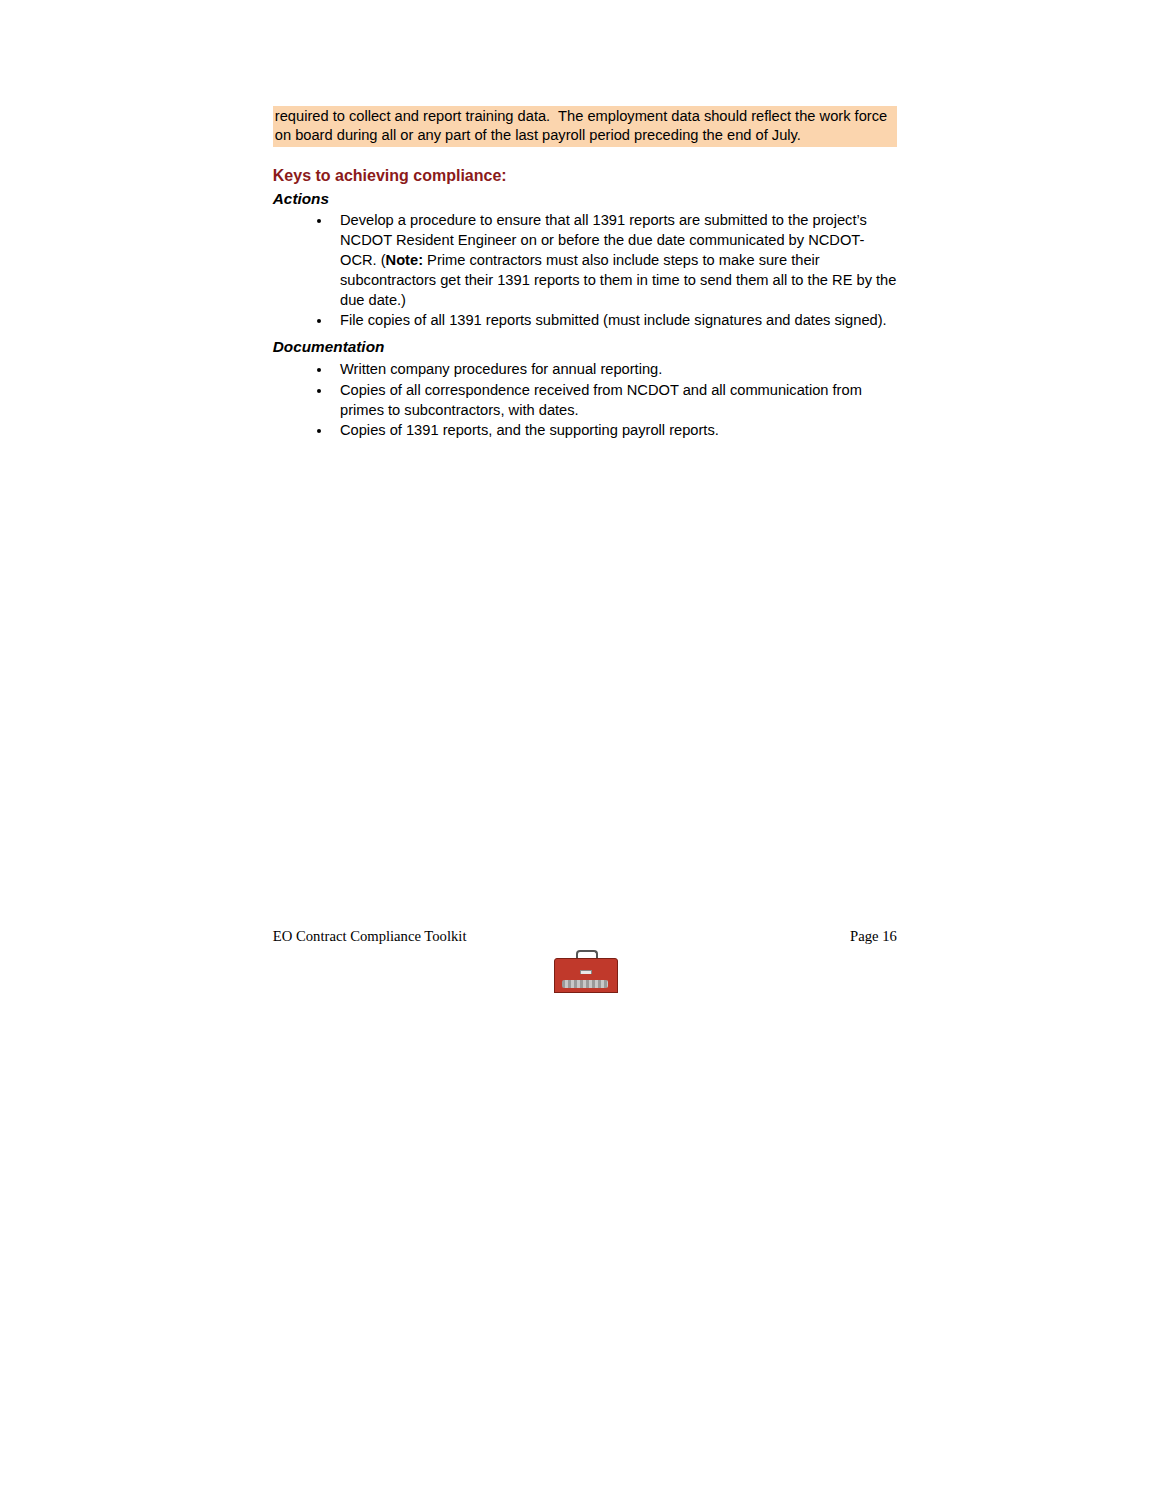required to collect and report training data. The employment data should reflect the work force on board during all or any part of the last payroll period preceding the end of July.
Keys to achieving compliance:
Actions
Develop a procedure to ensure that all 1391 reports are submitted to the project’s NCDOT Resident Engineer on or before the due date communicated by NCDOT-OCR. (Note: Prime contractors must also include steps to make sure their subcontractors get their 1391 reports to them in time to send them all to the RE by the due date.)
File copies of all 1391 reports submitted (must include signatures and dates signed).
Documentation
Written company procedures for annual reporting.
Copies of all correspondence received from NCDOT and all communication from primes to subcontractors, with dates.
Copies of 1391 reports, and the supporting payroll reports.
EO Contract Compliance Toolkit Page 16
::::::
If the string "dates" appears in a line of the entries, report the line.

▶ [Task answer]
File copies of all 1391 reports submitted (must include signatures and dates signed).
Copies of all correspondence received from NCDOT and all communication from primes to subcontractors, with dates.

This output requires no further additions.